Denver Officials Beg Landlords to House Migrants as Shelters Overflow

Immigration Denver
AP Photo/Thomas Peipert

Officials in Denver, Colorado, are begging local landlords to take in illegal migrants as the sanctuary city’s shelters are being overwhelmed with all the “newcomers.”

Mayor Mike Johnston’s (D) office announced that four of the city’s seven migrant hotel shelters will be shut down by early April in a February 28 announcement, saying that people staying in those facilities would be “relocated.”

At the time, the city did not specify where exactly those unhoused migrants would be moving.

Now Denver Human Services is asking private property owners to deal with the overflow. 

​​”We put out a feeler to all the landlords we have connections with,” department representative Jon Ewing told Fox 31. “Basically said, listen, we’re going to have some newcomers who are going to need housing.”

“We’ve got kind of a rent cap — $2,000,” Ewing added.

The Human Services employee also said the city has, so far, been able to grant work permits to 1,300 illegal migrants.

“That’s a huge step,” he remarked.

Venezuelan migrants wait in a line to get paperwork to be admitted to shelters at a migrant processing center on May 9, 2023, in Denver, Colorado. (Helen H. Richardson/MediaNews Group/The Denver Post via Getty)
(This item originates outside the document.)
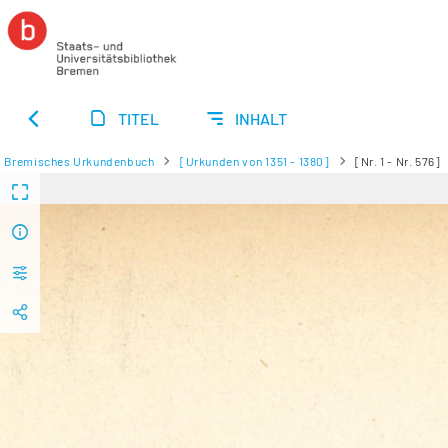
TITEL
INHALT
Bremisches Urkundenbuch
[Urkunden von 1351 - 1380]
[Nr. 1 - Nr. 576]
The move to direct migrants from city-run shelters to rental properties comes after Mayor Johnston lambasted Senate Republicans for shooting down a bill that would have provided $5 billion to support the migrant overflow in cities across the U.S.
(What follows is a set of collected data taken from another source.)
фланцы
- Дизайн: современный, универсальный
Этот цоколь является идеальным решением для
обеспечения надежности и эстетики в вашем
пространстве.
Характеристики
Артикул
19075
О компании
“I’m here to talk a little bit about the devastating impact of the failure of Republican leadership in Congress this week to pass regime change, and the impact that will have on both city budgets and on services that we can provide for newcomers in the city,” he complained at a February 9 press conference.

Johnston, who has already been granted aid for 35,000 illegal migrants, added that Denver citizens will have to “plan for shared sacrifice” as the city makes “budget reductions” to help migrants “that we know will continue to arrive.”

The continuous wave of migrants pouring into the city has not only stretched the capacity of its shelters but its healthcare system, as well. 

Approximately 8,000 illegal immigrants had a total of 20,000 visits to Denver Health in 2023, Fox News reports.

As Denver’s migrant problem spills over into the surrounding areas, the small town of Monument’s council recently voted unanimously to formally confirm its non-sanctuary status, Breitbart News reported.

“The goal is to make sure that Denver knows that we will not be accepting any busloads of migrants into our community,” said Mayor Mitch LaKind. “The main reason is that we don’t have a budget that matches theirs, and we won’t utilize taxpayer funds for the support of what they’ve decided to take on themselves as a self-declared sanctuary city.”

The Monument vote took place soon after Johnston announced on a January NBC Meet the Press Now appearance that Denver will “hit a capacity at which we just won’t be able anymore to manage the amount of inflow,” so migrants might be turned away.